Elsewhere, JP Morgan’s credit portfolio group has been assessing and pricing CVA on cleared derivatives trades since 2011. The bank’s approach boils down to looking at the risk of clearing member portfolios as a proxy for the CCP itself. According to the bank’s analysis – shared with Risk.net at the time – the cost of protecting against losses on posted collateral, including initial margin and default fund contributions, would be comparable to buying super-senior credit protection. The bank declined to comment for this article.
While factoring CVA costs on cleared trades might be considered good practice from a risk management standpoint, it may have a palpable impact on the pricing of derivatives trades.

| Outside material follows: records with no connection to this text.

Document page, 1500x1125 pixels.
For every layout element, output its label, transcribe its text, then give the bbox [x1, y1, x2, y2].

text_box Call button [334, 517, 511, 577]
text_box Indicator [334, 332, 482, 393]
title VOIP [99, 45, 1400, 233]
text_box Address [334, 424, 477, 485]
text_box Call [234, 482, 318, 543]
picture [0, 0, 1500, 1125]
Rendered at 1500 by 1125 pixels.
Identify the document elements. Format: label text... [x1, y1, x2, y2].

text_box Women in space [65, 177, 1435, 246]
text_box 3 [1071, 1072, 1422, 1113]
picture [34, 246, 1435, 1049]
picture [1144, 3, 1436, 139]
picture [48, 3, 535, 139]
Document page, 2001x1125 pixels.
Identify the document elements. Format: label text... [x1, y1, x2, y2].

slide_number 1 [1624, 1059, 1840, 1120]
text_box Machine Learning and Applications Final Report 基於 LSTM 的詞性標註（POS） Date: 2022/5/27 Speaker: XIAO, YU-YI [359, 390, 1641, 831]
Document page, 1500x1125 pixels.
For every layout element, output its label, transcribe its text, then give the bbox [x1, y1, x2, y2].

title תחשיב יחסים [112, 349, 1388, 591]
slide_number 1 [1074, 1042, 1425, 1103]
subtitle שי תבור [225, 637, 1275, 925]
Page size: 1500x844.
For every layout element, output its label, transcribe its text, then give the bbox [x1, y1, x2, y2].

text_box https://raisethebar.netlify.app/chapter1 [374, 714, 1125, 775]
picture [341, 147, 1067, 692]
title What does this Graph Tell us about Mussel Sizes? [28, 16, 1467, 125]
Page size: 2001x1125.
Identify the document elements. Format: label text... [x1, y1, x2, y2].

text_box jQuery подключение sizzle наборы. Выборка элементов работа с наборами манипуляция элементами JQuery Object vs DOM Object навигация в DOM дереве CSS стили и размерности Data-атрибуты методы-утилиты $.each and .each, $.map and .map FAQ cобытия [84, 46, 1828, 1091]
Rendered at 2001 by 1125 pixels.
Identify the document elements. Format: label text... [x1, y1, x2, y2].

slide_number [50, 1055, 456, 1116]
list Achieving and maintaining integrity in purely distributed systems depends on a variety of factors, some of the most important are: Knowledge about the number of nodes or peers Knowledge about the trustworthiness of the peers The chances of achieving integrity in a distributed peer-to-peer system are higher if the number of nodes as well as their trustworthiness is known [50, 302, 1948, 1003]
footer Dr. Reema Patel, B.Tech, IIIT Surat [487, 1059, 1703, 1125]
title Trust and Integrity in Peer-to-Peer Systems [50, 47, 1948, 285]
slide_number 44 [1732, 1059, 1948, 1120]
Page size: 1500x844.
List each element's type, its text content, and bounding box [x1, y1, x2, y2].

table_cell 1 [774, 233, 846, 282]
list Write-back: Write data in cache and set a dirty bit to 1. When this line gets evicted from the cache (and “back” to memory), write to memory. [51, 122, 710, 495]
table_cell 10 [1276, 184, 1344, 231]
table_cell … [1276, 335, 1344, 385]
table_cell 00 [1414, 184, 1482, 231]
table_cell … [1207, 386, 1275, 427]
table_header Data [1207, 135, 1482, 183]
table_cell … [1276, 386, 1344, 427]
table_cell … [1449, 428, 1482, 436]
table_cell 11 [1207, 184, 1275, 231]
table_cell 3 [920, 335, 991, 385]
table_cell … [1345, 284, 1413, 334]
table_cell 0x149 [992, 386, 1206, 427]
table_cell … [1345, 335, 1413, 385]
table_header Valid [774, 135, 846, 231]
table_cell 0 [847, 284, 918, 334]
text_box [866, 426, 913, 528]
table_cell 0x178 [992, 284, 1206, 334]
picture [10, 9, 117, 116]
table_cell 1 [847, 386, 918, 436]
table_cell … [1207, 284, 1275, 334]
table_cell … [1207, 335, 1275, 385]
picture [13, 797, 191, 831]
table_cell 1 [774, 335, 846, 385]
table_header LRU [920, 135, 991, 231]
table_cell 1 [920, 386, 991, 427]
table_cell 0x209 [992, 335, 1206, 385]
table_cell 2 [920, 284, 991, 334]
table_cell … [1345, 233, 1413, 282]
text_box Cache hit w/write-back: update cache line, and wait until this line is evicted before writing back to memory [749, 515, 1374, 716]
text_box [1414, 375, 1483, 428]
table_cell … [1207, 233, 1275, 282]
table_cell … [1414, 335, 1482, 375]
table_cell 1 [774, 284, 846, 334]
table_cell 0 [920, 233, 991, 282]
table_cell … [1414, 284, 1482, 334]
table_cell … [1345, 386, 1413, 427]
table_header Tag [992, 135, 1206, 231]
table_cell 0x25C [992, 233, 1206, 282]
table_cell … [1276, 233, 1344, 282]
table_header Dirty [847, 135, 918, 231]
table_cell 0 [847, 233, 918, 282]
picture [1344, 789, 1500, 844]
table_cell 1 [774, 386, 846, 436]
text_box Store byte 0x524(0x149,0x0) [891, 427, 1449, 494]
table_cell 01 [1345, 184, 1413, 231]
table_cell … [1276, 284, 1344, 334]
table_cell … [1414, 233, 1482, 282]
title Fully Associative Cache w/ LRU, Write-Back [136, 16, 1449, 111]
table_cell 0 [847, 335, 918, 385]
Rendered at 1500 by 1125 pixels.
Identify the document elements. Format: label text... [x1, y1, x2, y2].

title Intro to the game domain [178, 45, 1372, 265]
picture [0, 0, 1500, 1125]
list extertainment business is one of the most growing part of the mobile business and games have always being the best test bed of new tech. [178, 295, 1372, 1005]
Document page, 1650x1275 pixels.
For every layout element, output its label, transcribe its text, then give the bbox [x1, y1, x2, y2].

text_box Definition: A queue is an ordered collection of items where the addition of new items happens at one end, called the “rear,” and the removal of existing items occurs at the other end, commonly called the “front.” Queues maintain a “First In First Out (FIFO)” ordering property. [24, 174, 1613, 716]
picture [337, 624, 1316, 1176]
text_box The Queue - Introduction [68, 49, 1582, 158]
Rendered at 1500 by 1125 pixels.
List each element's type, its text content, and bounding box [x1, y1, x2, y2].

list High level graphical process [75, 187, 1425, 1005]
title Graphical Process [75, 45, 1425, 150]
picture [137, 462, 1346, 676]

That is potentially bad news for banks facing mounting costs from other regulatory initiatives, such as tougher capital and liquidity requirements laid down by the Basel Committee on Banking Supervision.
“The typical bid/ask spread on a cleared five-year interest rate swap is 2−3 basis points,” says one London-based consultant. “With that 2−3bp, banks should be able to cover their leverage ratio; their net stable funding ratio; everything else in terms of capital requirements on that trade, and give a 10% return on equity. [But] even without including these, banks are losing the market for interest rate swaps.”
Nevertheless, some argue that charging CVA on cleared derivatives is simply the right thing to do, regardless of competitive pressure.
“It’s irrelevant whether it is detrimental to the business; what matters is whether there is credit exposure or not,” says the quant at the second large US bank. “Assuming that CCPs have a non-zero probability of default and that the settlement process will not be instantaneous, then, yes, there is credit risk which should be priced.”